In the early decades of modern computing – the 1960s and 1970s – only the largest corporations and governmental agencies had access to computers of any kind (think IBM, NASA, DoD, etc.). Computers were too large, too challenging to maintain, and required too much specialized knowledge to use effectively for the vast majority of companies, much less individuals, to leverage. The advent of Intel’s 8088 processor, and its adoption by IBM into one of the first true mass-market personal computers (and yes, other incredibly influential systems that used different processors, such as the Apple II and the Commodore 64), heralded the first wave of democratizing access to computational technology; it was now possible for a wide range of businesses, schools, and consumers to exploit the potential of such devices.
Thus began a perpetual race among businesses and institutions of all types to have the biggest, fastest, shiniest computer. After all, faster time-to-insight could provided a gigantic competitive advantage. Academic institutions as well started to build their own datacenters housing increasingly powerful systems, in a bid to attract the best and brightest researchers. Understandably, certain names became leaders: Cal Tech, Princeton, Harvard, and indeed nearly every “R1” school. Truly powerful computational technology was once again gated, but this time much of it was sequestered within the Ivory Tower of academia.
Such was the case for a few decades. Recently, however, the availability of cloud computing made the promise that anyone, no matter where you worked, could leverage almost unlimited computing resources. It no longer mattered – or so we were told – whether you were a researchers at Rutgers, or at Swarthmore, or at <insert school here>. Now you, too, could research the same questions anyone else could. This was supposed to “democratize” research and level the playing field, as it were.
Did this work? Has this lofty promise been fulfilled? Well, yes, and no. It is true that cloud computing is reasonably available to nearly anyone, from nearly anywhere. But it remains comparatively expensive for all but the most relatively trivial use cases (Do you need, e.g., large persistent storage, fancy GPUs, or long run times? Break out the checkbook.) Even “free” national supercomputing resources (such as ACCESS) have limitations and a learning curve such that those without some kind of local support might feel overwhelmed.
This means that – for now – local resources are still “king.” We are incredibly lucky at Swarthmore to have Strelka as a resource for teaching, learning, and research.

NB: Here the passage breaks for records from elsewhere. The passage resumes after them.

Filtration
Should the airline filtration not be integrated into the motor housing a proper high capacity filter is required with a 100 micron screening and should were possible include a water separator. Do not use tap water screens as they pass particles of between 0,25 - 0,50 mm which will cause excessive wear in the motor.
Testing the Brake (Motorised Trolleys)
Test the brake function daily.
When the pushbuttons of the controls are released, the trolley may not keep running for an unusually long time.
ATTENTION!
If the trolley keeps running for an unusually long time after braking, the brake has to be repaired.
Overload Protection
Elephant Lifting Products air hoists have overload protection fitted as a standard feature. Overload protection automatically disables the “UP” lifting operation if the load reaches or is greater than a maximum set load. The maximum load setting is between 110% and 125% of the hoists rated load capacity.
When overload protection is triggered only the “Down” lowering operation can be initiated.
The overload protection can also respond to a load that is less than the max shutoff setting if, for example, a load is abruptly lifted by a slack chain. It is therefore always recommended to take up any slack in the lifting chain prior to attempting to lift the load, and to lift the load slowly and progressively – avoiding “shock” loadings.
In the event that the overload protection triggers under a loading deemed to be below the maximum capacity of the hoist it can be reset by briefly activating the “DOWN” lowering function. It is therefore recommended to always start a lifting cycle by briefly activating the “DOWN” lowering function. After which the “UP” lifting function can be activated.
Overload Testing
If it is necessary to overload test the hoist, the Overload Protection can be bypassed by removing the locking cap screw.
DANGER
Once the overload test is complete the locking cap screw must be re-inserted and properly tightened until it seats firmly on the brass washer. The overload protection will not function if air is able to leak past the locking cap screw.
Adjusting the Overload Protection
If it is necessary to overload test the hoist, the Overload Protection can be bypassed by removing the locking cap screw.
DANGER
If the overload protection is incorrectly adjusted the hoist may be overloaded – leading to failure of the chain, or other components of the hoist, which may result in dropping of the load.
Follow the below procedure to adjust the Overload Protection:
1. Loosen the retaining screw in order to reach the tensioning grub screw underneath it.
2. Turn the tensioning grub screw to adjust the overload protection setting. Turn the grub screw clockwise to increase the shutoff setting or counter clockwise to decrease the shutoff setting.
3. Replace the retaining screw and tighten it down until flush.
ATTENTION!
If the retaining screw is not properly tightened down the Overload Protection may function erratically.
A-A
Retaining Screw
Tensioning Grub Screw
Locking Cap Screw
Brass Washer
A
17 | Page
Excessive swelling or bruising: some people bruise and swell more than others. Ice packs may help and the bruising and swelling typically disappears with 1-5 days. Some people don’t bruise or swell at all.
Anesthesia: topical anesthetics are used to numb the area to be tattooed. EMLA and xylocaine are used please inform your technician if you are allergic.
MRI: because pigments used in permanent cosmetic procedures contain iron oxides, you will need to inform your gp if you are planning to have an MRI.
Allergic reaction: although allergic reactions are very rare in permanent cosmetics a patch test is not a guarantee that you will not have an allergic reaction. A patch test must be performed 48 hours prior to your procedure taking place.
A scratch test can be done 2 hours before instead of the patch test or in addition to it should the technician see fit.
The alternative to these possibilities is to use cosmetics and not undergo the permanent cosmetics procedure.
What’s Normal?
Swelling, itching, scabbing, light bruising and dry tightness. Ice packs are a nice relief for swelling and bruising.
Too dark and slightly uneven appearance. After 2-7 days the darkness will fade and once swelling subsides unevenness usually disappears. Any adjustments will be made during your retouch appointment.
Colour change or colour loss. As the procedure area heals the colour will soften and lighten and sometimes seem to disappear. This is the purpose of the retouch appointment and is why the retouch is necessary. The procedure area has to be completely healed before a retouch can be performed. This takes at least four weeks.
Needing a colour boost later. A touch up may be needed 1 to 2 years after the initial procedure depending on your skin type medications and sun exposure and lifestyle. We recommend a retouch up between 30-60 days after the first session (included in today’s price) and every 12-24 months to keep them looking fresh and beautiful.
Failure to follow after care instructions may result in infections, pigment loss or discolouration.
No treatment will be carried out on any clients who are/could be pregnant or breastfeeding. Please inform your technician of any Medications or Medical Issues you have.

Members of our community can indeed conduct research, pursue projects, and deploy pedagogical strategies that were not possible here even a few years ago, and that remain sadly out of reach for many other institutions.
Where is this headed? It’s hard to say. The promise of quantum computing, for example, is immense, but I believe this is an inflection point, much like where we were in the 1950s and 1960s. Once more, only the world’s top agencies, companies, and governments will even have such systems, at least for some amount of time (don’t expect to see a quantum computer at Swarthmore in the near future!). Perhaps cloud computing will ultimately succumb to an economy of scale, meaning we won’t need to house a computing cluster locally (and all the related infrastructure, such as a datacenter). Whatever happens, the path ahead is certainly not boring!